La Chine se prépare à encaisser les effets économiques du choc énergétique provoqué par les tensions au Moyen-Orient. En tant que grand importateur d’énergie, le pays devra faire face à une hausse du coût de ses importations de pétrole, de gaz naturel liquéfié et de produits pétrochimiques, pesant sur sa croissance.
La hausse des prix de l’énergie devrait renchérir les importations du pays, pesant à la fois sur la consommation et sur les investissements. Toutefois, les perspectives restent relativement solides : la croissance chinoise pourrait se maintenir autour de 4,5 % en 2026 et 2027, soutenue par la résilience des exportations et l’action des autorités.
Une sécurité énergétique sous contrôle
Malgré ces tensions, la Chine apparaît bien armée à court terme. Le pays dispose d’importantes réserves stratégiques de pétrole, de sources d’approvisionnement en gaz diversifiées — notamment via la Russie et l’Asie centrale — et d’un mix énergétique encore largement dominé par le charbon.
Cette configuration permet de limiter les risques de rupture d’approvisionnement, même en cas de perturbations prolongées. Certains secteurs, comme celui des engrais dépendant du soufre importé, pourraient être affectés, mais les stocks existants et les capacités domestiques devraient atténuer les effets.
Les exportations en première ligne
Face à la hausse des coûts énergétiques, Pékin mise sur la solidité de ses exportations pour amortir le choc. Les chaînes d’approvisionnement restent robustes, et la demande mondiale pour certains secteurs clés — semi-conducteurs, équipements liés à la transition énergétique ou véhicules électriques — soutient l’activité.

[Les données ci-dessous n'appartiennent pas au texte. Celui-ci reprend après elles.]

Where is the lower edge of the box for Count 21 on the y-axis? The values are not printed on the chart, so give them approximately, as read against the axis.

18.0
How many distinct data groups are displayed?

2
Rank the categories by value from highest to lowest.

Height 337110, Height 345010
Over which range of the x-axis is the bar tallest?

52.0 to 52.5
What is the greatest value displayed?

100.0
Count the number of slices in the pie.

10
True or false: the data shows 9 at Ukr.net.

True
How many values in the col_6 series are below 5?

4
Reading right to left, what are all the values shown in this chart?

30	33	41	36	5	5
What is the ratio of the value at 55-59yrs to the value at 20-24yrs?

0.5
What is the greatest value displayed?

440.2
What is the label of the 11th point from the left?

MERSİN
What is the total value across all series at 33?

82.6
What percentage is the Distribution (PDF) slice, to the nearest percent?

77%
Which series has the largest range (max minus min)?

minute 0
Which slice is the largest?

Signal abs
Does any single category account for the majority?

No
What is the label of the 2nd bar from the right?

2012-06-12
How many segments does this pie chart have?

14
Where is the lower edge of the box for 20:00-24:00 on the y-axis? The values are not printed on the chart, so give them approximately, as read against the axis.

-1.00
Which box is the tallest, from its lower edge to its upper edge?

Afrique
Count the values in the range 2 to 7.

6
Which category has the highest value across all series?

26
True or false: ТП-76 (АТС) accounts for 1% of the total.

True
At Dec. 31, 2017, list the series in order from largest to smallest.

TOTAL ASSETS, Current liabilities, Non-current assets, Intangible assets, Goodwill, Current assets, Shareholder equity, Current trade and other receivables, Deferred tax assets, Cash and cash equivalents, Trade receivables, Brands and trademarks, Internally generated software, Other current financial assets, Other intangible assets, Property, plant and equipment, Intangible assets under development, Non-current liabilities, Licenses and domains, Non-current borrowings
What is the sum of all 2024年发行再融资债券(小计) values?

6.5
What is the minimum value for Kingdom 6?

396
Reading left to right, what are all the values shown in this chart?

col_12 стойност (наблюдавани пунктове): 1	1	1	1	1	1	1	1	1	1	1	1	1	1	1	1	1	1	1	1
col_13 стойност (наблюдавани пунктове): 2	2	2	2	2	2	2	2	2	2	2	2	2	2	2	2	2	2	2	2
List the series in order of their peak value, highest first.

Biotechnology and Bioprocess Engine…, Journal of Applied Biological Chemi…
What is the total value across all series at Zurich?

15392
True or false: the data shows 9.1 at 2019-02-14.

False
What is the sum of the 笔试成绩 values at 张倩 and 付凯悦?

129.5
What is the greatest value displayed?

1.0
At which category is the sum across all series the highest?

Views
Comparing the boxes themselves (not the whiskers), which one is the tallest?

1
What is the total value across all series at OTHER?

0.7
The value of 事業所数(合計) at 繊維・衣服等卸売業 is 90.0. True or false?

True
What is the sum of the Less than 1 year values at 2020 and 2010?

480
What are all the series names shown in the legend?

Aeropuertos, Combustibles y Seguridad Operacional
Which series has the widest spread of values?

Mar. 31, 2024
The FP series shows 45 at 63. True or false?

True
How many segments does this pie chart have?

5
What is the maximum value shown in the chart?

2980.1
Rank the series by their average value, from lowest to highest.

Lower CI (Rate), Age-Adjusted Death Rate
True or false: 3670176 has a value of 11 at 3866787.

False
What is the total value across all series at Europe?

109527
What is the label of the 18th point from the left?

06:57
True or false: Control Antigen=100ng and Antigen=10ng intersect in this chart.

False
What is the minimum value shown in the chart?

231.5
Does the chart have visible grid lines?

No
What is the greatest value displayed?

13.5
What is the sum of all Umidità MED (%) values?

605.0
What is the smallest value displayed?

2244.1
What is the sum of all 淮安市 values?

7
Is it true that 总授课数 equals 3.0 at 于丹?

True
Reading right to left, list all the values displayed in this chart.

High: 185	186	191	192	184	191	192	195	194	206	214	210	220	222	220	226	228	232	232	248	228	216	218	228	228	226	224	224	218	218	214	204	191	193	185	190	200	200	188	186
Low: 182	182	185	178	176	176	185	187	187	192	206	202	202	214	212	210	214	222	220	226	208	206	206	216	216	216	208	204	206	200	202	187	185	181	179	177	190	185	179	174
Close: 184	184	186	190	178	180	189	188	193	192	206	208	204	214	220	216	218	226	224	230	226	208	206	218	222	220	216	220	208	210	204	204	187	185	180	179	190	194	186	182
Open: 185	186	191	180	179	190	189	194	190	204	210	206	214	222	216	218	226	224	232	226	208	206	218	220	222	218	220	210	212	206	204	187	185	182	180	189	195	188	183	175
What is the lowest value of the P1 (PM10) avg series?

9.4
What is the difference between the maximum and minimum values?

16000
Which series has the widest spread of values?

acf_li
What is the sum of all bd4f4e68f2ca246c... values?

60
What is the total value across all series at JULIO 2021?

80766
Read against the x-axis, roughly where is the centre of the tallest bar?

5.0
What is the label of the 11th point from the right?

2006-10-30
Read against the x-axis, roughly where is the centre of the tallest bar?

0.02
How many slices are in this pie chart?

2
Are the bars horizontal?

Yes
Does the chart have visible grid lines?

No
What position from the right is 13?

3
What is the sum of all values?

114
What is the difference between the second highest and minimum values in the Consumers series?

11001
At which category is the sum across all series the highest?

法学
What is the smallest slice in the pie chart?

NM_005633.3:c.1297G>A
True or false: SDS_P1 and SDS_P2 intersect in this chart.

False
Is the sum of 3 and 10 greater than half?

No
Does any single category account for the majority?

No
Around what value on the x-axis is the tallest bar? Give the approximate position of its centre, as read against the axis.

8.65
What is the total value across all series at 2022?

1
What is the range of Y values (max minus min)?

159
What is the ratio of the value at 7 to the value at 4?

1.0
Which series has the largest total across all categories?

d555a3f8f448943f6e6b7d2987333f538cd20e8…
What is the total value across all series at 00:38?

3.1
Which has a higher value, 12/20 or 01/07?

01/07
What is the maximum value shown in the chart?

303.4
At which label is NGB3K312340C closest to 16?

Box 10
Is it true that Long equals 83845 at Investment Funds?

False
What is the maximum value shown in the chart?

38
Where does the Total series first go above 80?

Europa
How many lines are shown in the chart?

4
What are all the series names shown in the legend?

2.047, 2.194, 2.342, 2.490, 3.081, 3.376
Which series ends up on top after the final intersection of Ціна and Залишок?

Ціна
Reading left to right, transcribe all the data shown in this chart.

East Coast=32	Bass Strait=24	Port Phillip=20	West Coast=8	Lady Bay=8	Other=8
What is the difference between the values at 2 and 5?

Cette dynamique pourrait non seulement compenser en partie l’impact sur la balance courante, mais aussi maintenir l’investissement industriel. Le principal risque reste celui d’un ralentissement prolongé de la demande mondiale si le conflit devait s’inscrire dans la durée.
Une inflation contenue, des marges de manœuvre intactes
Contrairement à d’autres économies, la Chine semble mieux placée pour contenir les pressions inflationnistes. Les mécanismes de régulation des prix des carburants limitent la transmission de la hausse du pétrole aux consommateurs.
Après une inflation quasi nulle en 2025, liée à une demande intérieure faible et à des surcapacités industrielles, les prix devraient remonter modérément à 1 % en 2026. Un niveau qui reste inférieur à l’objectif de la banque centrale, laissant ainsi une marge de manœuvre pour soutenir l’économie.
Pékin prêt à agir
Les autorités chinoises disposent encore de plusieurs leviers pour accompagner la croissance. Des mesures budgétaires pourraient être mobilisées pour stimuler la demande intérieure, tandis qu’un assouplissement monétaire reste envisageable.
Dans un contexte incertain, notamment en cas d’aggravation du conflit, Pékin pourrait ainsi intensifier son soutien afin d’éviter un ralentissement trop marqué, en particulier au début de son nouveau cycle de planification économique.
Dans l’immédiat, la capacité de la Chine à maintenir sa trajectoire dépendra largement de la résistance de ses exportations et de la réactivité de ses politiques économiques.